WHAT IS REQUIRED:
Rewrite all the lines below with every "Source code" changed to "Listing" and nothing else altered, and omit the pictures from your answer.

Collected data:
————————

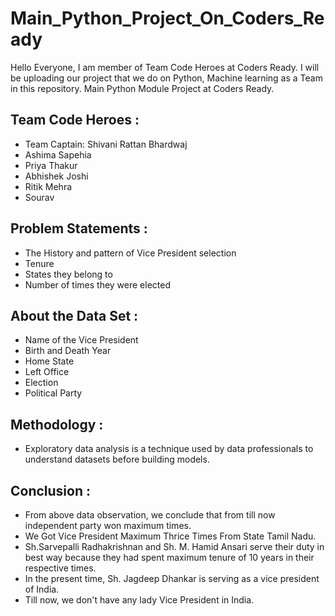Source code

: # Main_Python_Project_On_Coders_Ready
Hello Everyone, I am member of Team Code Heroes at Coders Ready. I will be uploading our project that we do on Python, Machine learning as a Team in this repository. Main Python Module Project at Coders Ready.
## Team Code Heroes :
* Team Captain: Shivani Rattan Bhardwaj
* Ashima Sapehia
* Priya Thakur
* Abhishek Joshi
* Ritik Mehra
* Sourav 
## Problem Statements :
* The History and pattern of Vice President selection
* Tenure
* States they belong to
* Number of times they were elected
## About the Data Set :
* Name of the Vice President
* Birth and Death Year
* Home State
* Left Office
* Election
* Political Party
## Methodology :
* Exploratory data analysis is a technique used by data professionals to understand datasets before building models.
## Conclusion :
* From above data observation, we conclude that from till now independent party won maximum times.
* We Got Vice President Maximum Thrice Times From State Tamil Nadu.
* Sh.Sarvepalli Radhakrishnan and Sh. M. Hamid Ansari serve their duty in best way because they had spent maximum tenure of 10 years in their respective times.
* In the present time, Sh. Jagdeep Dhankar is serving as a vice president of India.
* Till now, we don't have any lady Vice President in India.
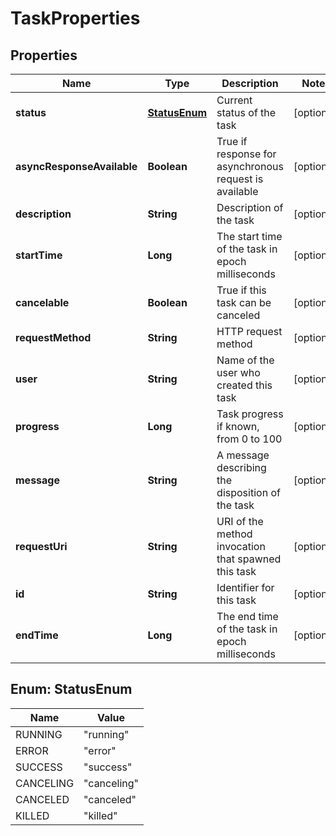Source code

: # TaskProperties

## Properties
Name | Type | Description | Notes
------------ | ------------- | ------------- | -------------
**status** | [**StatusEnum**](#StatusEnum) | Current status of the task |  [optional]
**asyncResponseAvailable** | **Boolean** | True if response for asynchronous request is available |  [optional]
**description** | **String** | Description of the task |  [optional]
**startTime** | **Long** | The start time of the task in epoch milliseconds |  [optional]
**cancelable** | **Boolean** | True if this task can be canceled |  [optional]
**requestMethod** | **String** | HTTP request method |  [optional]
**user** | **String** | Name of the user who created this task |  [optional]
**progress** | **Long** | Task progress if known, from 0 to 100 |  [optional]
**message** | **String** | A message describing the disposition of the task |  [optional]
**requestUri** | **String** | URI of the method invocation that spawned this task |  [optional]
**id** | **String** | Identifier for this task |  [optional]
**endTime** | **Long** | The end time of the task in epoch milliseconds |  [optional]

<a name="StatusEnum"></a>
## Enum: StatusEnum
Name | Value
---- | -----
RUNNING | &quot;running&quot;
ERROR | &quot;error&quot;
SUCCESS | &quot;success&quot;
CANCELING | &quot;canceling&quot;
CANCELED | &quot;canceled&quot;
KILLED | &quot;killed&quot;
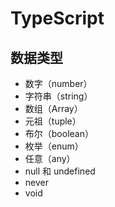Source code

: # TypeScript

## 数据类型

*   数字（number）
*   字符串（string）
*   数组（Array）
*   元祖（tuple）
*   布尔（boolean）
*   枚举（enum）
*   任意（any）
*   null 和 undefined
*   never
*   void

————————

THE ANSWER:
Listing

: # Main_Python_Project_On_Coders_Ready
Hello Everyone, I am member of Team Code Heroes at Coders Ready. I will be uploading our project that we do on Python, Machine learning as a Team in this repository. Main Python Module Project at Coders Ready.
## Team Code Heroes :
* Team Captain: Shivani Rattan Bhardwaj
* Ashima Sapehia
* Priya Thakur
* Abhishek Joshi
* Ritik Mehra
* Sourav 
## Problem Statements :
* The History and pattern of Vice President selection
* Tenure
* States they belong to
* Number of times they were elected
## About the Data Set :
* Name of the Vice President
* Birth and Death Year
* Home State
* Left Office
* Election
* Political Party
## Methodology :
* Exploratory data analysis is a technique used by data professionals to understand datasets before building models.
## Conclusion :
* From above data observation, we conclude that from till now independent party won maximum times.
* We Got Vice President Maximum Thrice Times From State Tamil Nadu.
* Sh.Sarvepalli Radhakrishnan and Sh. M. Hamid Ansari serve their duty in best way because they had spent maximum tenure of 10 years in their respective times.
* In the present time, Sh. Jagdeep Dhankar is serving as a vice president of India.
* Till now, we don't have any lady Vice President in India.
Listing

: # TaskProperties

## Properties
Name | Type | Description | Notes
------------ | ------------- | ------------- | -------------
**status** | [**StatusEnum**](#StatusEnum) | Current status of the task |  [optional]
**asyncResponseAvailable** | **Boolean** | True if response for asynchronous request is available |  [optional]
**description** | **String** | Description of the task |  [optional]
**startTime** | **Long** | The start time of the task in epoch milliseconds |  [optional]
**cancelable** | **Boolean** | True if this task can be canceled |  [optional]
**requestMethod** | **String** | HTTP request method |  [optional]
**user** | **String** | Name of the user who created this task |  [optional]
**progress** | **Long** | Task progress if known, from 0 to 100 |  [optional]
**message** | **String** | A message describing the disposition of the task |  [optional]
**requestUri** | **String** | URI of the method invocation that spawned this task |  [optional]
**id** | **String** | Identifier for this task |  [optional]
**endTime** | **Long** | The end time of the task in epoch milliseconds |  [optional]

<a name="StatusEnum"></a>
## Enum: StatusEnum
Name | Value
---- | -----
RUNNING | &quot;running&quot;
ERROR | &quot;error&quot;
SUCCESS | &quot;success&quot;
CANCELING | &quot;canceling&quot;
CANCELED | &quot;canceled&quot;
KILLED | &quot;killed&quot;
Listing

: # TypeScript

## 数据类型

*   数字（number）
*   字符串（string）
*   数组（Array）
*   元祖（tuple）
*   布尔（boolean）
*   枚举（enum）
*   任意（any）
*   null 和 undefined
*   never
*   void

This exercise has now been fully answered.